Gestern musste ich ein Computertomogramm machen, als Vorbereitung für das Cochlea-Implantat, das ich wohl so im Herbst bekommen werde. Bevor ich in die Röhre stieg, bereitete eine junge Frau mich vor: „Jetzt legen Sie alles ab, was Sie am Kopf haben. Dann müssen Sie sich hinlegen, ganz ruhig liegen und die Augen schliessen. Ich werde ihren Kopf fixieren. Sie dürfen während der Aufnahme auch nicht schlucken“, sagte sie.
Ich: „Muss ich auch die Hörgeräte herausnehmen?“ „Ja, auch die Hörgeräte.“
Ich: „Dann höre ich aber gar nichts mehr!“ Ich überlege einen Moment, dann bitte ich sie: „Könnten Sie mich zweimal mit dem Finger hier anstupsen, wenn ich nicht mehr schlucken darf?“ Ich zeige auf die äusserste Spitze meines rechten Beckenknochens. Sie: „Ok, das machen wir so. Wenn ich Sie anstupse, schlucken Sie zweimal, dann geht’s los.“
Ich lege also Hörgeräte und Brille weg, mich selbst auf den Schragen und mache die Augen zu. Sie fixiert ein Band an meinem Kopf, dann stupst sie mit dem Knie zweimal den Schemel, über den man auf die Liege steigt. Das merke ich, weil es die Liege schüttelt. Ist das jetzt das verabredete Zeichen? Das kann schon sein, denn eins habe ich gelernt: Wir Schlappohren können uns nie drauf verlassen, dass die Leute auch genau das tun werden, worum wir sie gebeten haben. Ich schlucke zur Sicherheit schon mal zweimal und halte mich still. Dann dauert es eine Weile, und ich möchte schlucken. Verdammt, ich möchte schlucken!
Da legt sie mir zweimal hintereinander eine Handbreit über dem Knie sanft zwei Finger aufs Bein. Ok, das ist das verabredete Zeichen. Nicht genau an der richtigen Stelle, aber es ist jetzt nicht der richtige Zeitpunkt für Pedanterie. Ich schlucke zweimal wie eine Weltmeisterin, dann liege ich fünf Minuten in dem Summkonzert, das meine Welt ist, wenn ich die Augen schliesse. Ich denke nicht mal dran, dass ich vielleicht Lust haben könnte zu schlucken. Und dann ist schon alles vorbei.
Irgendwie finde ich es grausam, dass man nicht schlucken darf. Das ist ja fast so, als dürfte man nicht atmen.
Noch mal was Sprachliches: Du schreibst „Ich ziehe also Hörgeräte und Brille aus“. Das Wort „ausziehen“ finde ich in diesem Zusammenhang etwas lustig, weil man meines Erachtens nur Kledungsstücke (Hemd, Hose, Schuhe etc.) ausziehen kann. Ich würde hier eher „ablegen“ sagen.
Aber ich habe auch schon „Brille ausziehen“ von Deutschen gehört, und musste mich zurückhalten, um nicht zu lachen.
Hallo Rabi, danke Dir. Was die Brille betrifft, hast Du sicherlich recht – und um bei sprachbewusster Leserschaft Lachreflexe zu vermeiden, habe ich das jetzt im Text geändert. Bei den Hörgerärten beschreibt man mit „ausziehen“ aber ziemlich genau das, was man mit Hörgeräten macht: Man zieht die Hörteile aus dem Gehörgang. Bei meinen Geräten ist das jedenfalls so.

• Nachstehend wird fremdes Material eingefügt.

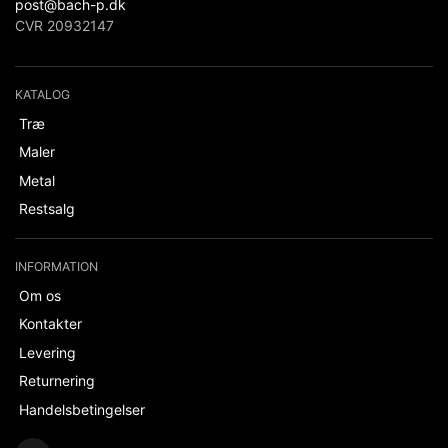
post@bach-p.dk
CVR 20932147
KATALOG
Træ
Maler
Metal
Restsalg
INFORMATION
Om os
Kontakter
Levering
Returnering
Handelsbetingelser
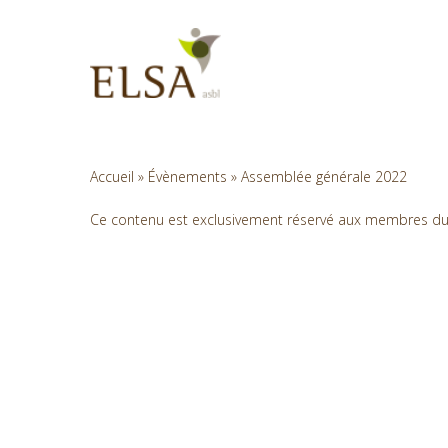
Skip
to
main
content
Accueil
»
Évènements
»
Assemblée générale 2022
Ce contenu est exclusivement réservé aux membres du si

Ich finde, dass du deine Texte ruhig in der Ursprungsfassung lassen solltest. Denn wenn MIR eine Formulierung ungewöhnlich vorkommt, bedeutet das nicht, dass sie falsch ist.
Ich bin bei Bielefeld aufgewachsen und wohne jetzt in Bremen, und da werden auch Dinge gesagt, die man woanders nicht hört.
Bei den Hörgeräten würde ich sagen, dass man sie „herauszieht“, nämlich aus dem Ohr.
(Ich gehe in das Zimmer hinein bzw. aus dem Zimmer hinaus – und wenn es an der Tür klopft, sage ich „Herein“, weil der Draußenstehende hereinkommen soll; und wenn ich ihn wieder loswerden, dann muss ich „Hinaus“ sagen – aber die Leute sagen meistens „Raus“; das ist aber doch nicht richtig – oder???)